### WHAT IS REQUIRED
In your copy of the data, include no pictures and alter nothing else.
::: ENTRIES SUPPLIED
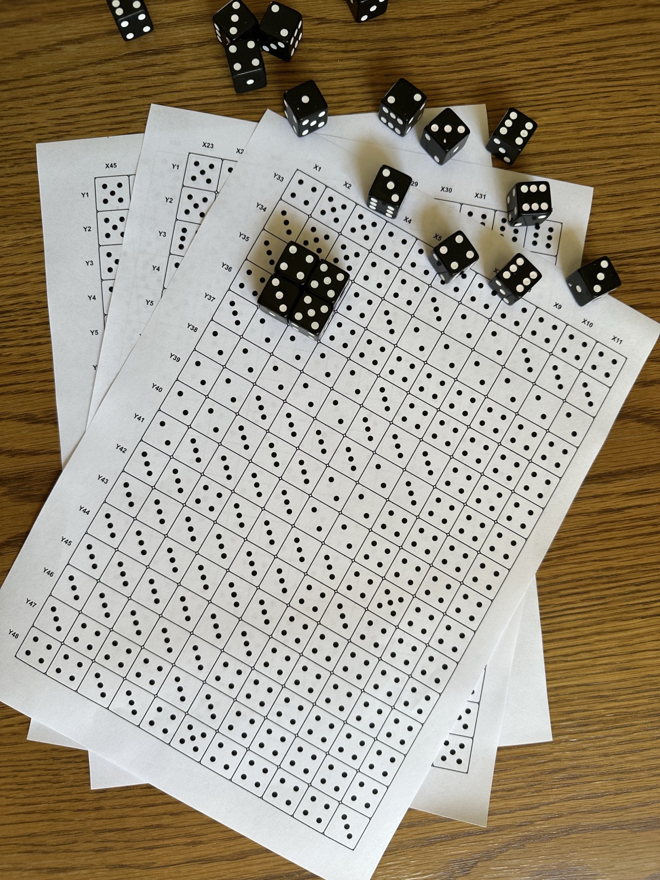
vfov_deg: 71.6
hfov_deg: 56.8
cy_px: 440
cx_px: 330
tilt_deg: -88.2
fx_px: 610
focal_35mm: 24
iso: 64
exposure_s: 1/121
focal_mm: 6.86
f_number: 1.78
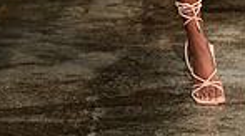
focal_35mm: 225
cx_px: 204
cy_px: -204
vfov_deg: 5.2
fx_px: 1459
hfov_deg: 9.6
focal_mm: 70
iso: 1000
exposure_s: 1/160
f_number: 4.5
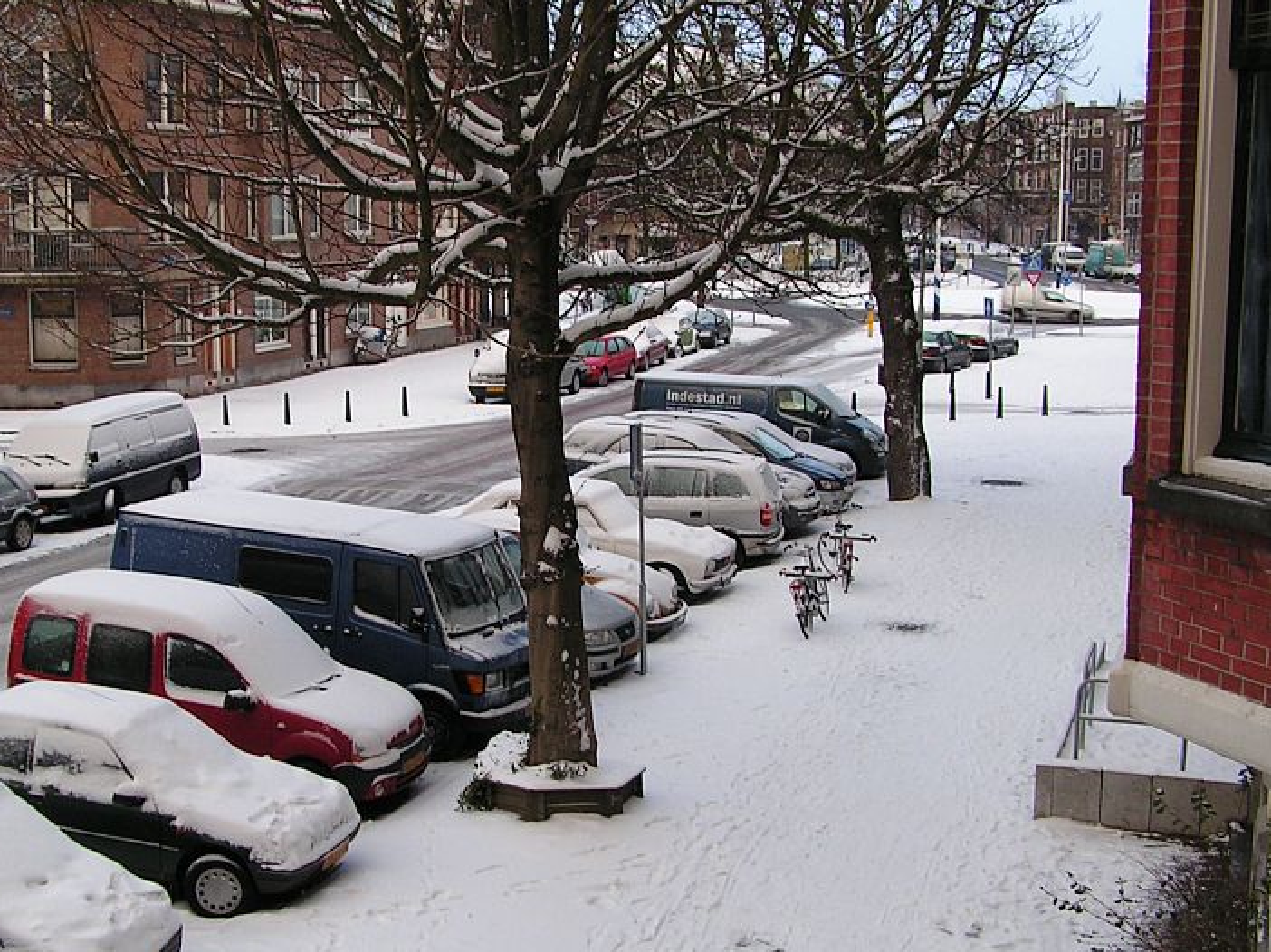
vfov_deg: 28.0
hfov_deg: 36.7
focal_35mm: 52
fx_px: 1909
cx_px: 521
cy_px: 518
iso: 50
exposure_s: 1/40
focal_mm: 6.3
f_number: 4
::::::
### EXPECTED ANSWER
vfov_deg: 71.6
hfov_deg: 56.8
cy_px: 440
cx_px: 330
tilt_deg: -88.2
fx_px: 610
focal_35mm: 24
iso: 64
exposure_s: 1/121
focal_mm: 6.86
f_number: 1.78
focal_35mm: 225
cx_px: 204
cy_px: -204
vfov_deg: 5.2
fx_px: 1459
hfov_deg: 9.6
focal_mm: 70
iso: 1000
exposure_s: 1/160
f_number: 4.5
vfov_deg: 28.0
hfov_deg: 36.7
focal_35mm: 52
fx_px: 1909
cx_px: 521
cy_px: 518
iso: 50
exposure_s: 1/40
focal_mm: 6.3
f_number: 4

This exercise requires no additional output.